Mathematical Contest In Modeling

Overview

As part of the Mathematical Contest in Modeling (MCM), our team developed models to analyze and predict trends in the game “Wordle.” Leveraging ARIMA for time-series forecasting, BP neural networks for player behavior prediction, and K-means clustering for difficulty classification, we provided actionable insights for game developers and researchers.
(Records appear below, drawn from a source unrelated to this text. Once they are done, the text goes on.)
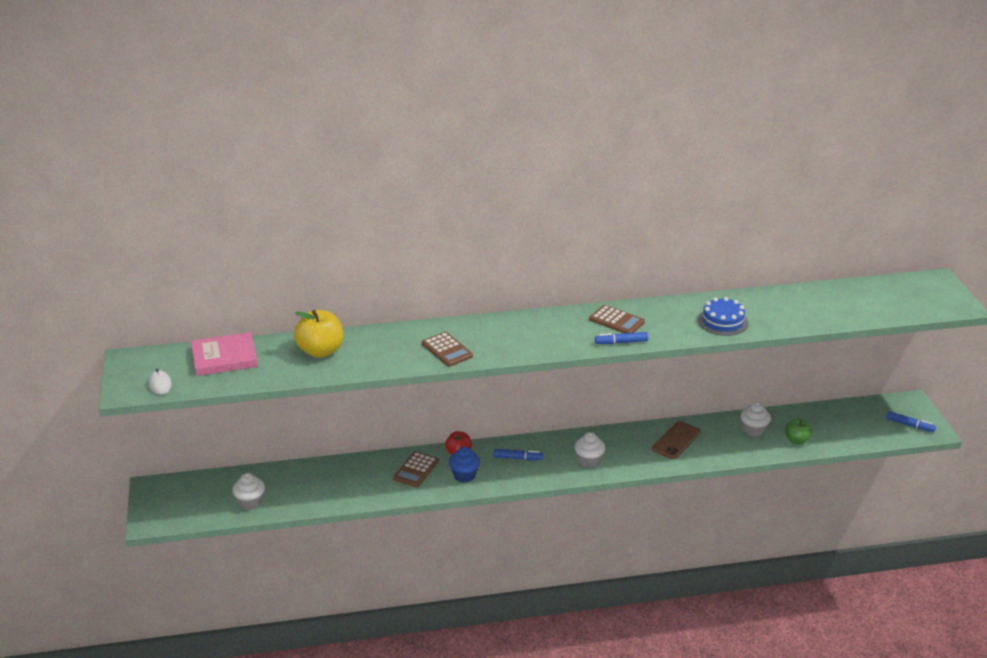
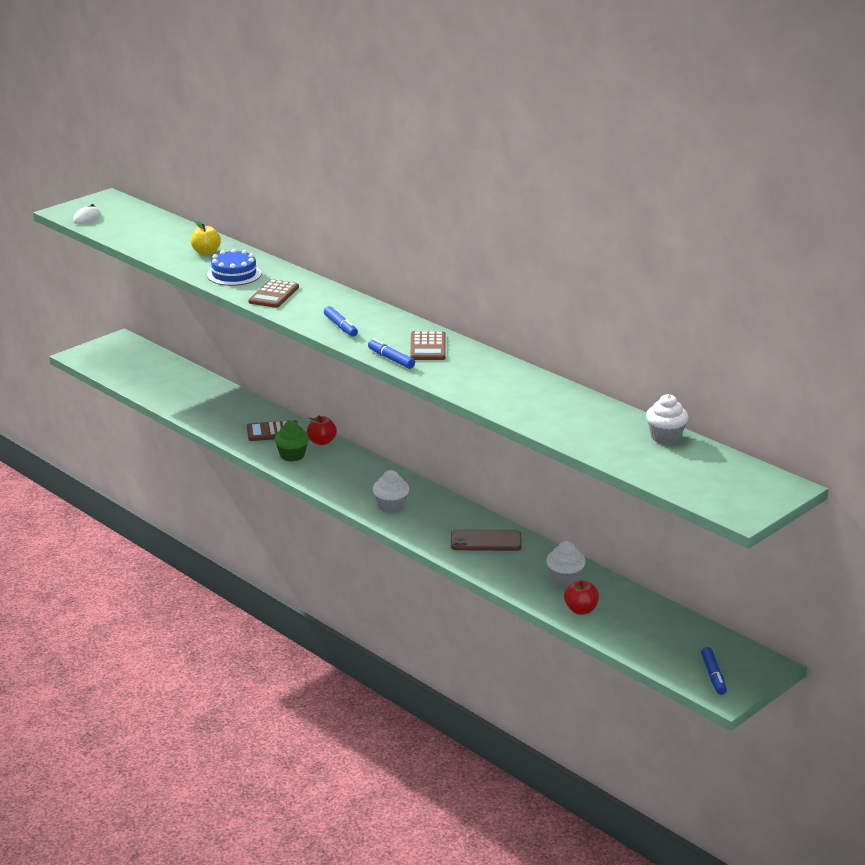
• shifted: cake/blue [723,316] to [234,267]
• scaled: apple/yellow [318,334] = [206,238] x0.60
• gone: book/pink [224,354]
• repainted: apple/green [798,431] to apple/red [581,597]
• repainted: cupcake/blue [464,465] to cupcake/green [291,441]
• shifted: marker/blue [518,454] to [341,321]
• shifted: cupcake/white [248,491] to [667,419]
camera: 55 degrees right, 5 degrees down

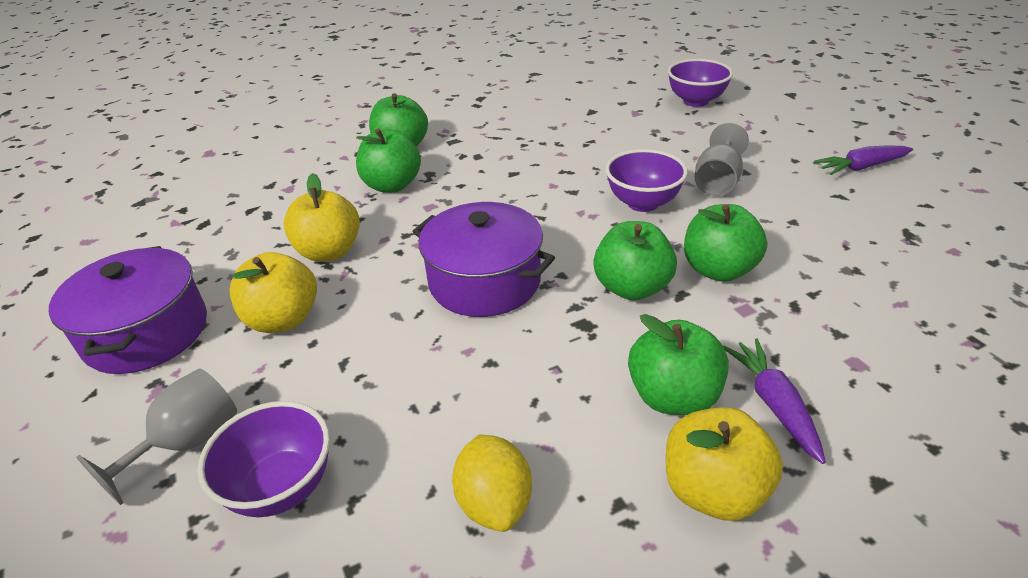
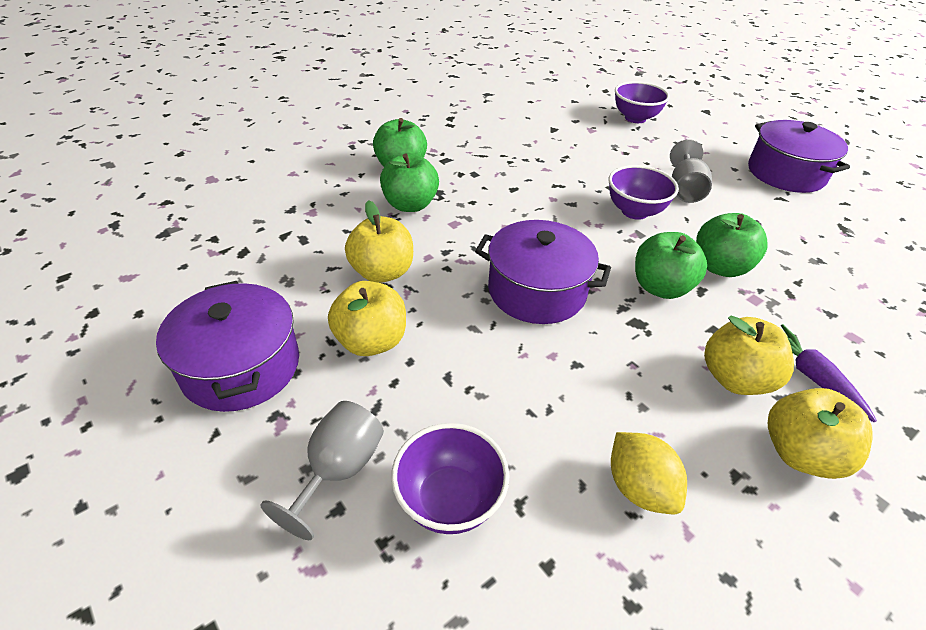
• swapped: carrot/purple [863,160] to pot/purple [799,156]
• repainted: apple/green [678,364] to apple/yellow [749,355]
camera: 15 degrees left, 5 degrees up

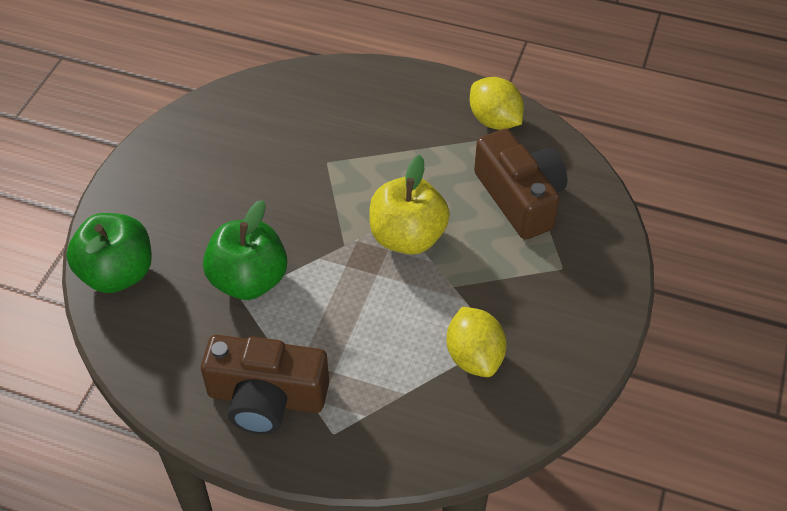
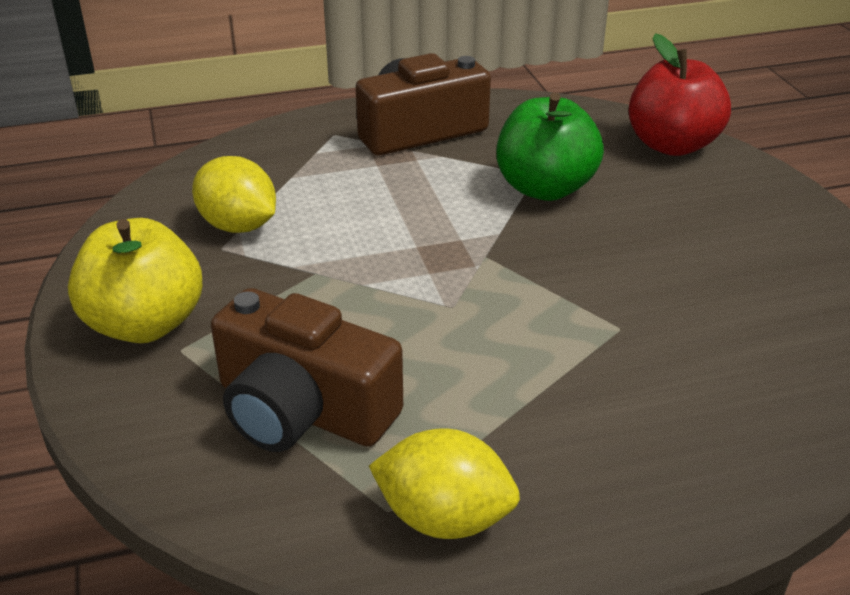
• shifted: apple/yellow [409,205] to [135,280]
• repainted: apple/green [109,253] to apple/red [679,94]
camera: 145 degrees right, 15 degrees down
The project demonstrated the applicability of machine learning techniques to analyze complex patterns in player data.

Results

  • Achievements:
    • Modeled and predicted participant numbers with ARIMA, achieving high accuracy (R² = 0.982).
    • Classified Wordle words into “easy,” “medium,” and “difficult” categories using K-means clustering.
    • Predicted distribution of attempts for words based on their features with BP neural networks.
  • Model Outputs:
    • Predicted the number of participants on March 1, 2023, to be between 10,288 and 10,624.
    • Classified the word EERIE as of medium difficulty based on clustering results.
    • Visualized player behavior with accurate predictions for multiple words.

[Report PDF]

Technical Details

  • Time-Series Forecasting (ARIMA):
    • Applied ARIMA (1,1,0) to model participant trends over time.
    • Conducted statistical tests (ADF and Ljung-Box) to ensure model validity.
    • Predicted the number of participants with high reliability.
  • Attempts Percentage Prediction (BP Neural Network):
    • Extracted word features, including isolation level, priority, and elimination value.
    • Designed and trained a BP neural network with 70% training data, achieving optimal performance for predicting attempt distributions.
    • Key Metrics: RMSE = 3.57, MAPE = 45.28%.
  • Difficulty Classification (K-means):
    • Clustered words into three difficulty levels using player attempt distributions.
    • Evaluated and classified the word EERIE as medium difficulty based on clustering results.
    • Improved model robustness by excluding outliers and noisy data.

Challenges

  • Data limitations: A small dataset (~359 samples) constrained model generalization.
  • Non-linear relationships between features and outcomes made interpretability challenging.
  • Overfitting risks in ARIMA required careful parameter tuning and validation.

Reflection and Insights

This competition provided valuable experience in applying statistical and machine learning techniques to real-world problems. It reinforced the importance of data cleaning, feature extraction, and model validation. The integration of multiple models (ARIMA, BP neural networks, and K-means) highlighted the versatility of these methods in addressing diverse challenges.

Team and Role

  • Team: Collaborated with two teammates on data analysis, modeling, and report writing.
  • My Role:
    • Played a leading role in modeling tasks, including the design and implementation of ARIMA, BP neural networks, and K-means clustering.
    • Assisted in programming tasks, focusing on feature engineering and model optimization.
    • Contributed significantly to the report writing by summarizing results, interpreting findings, and drafting technical sections.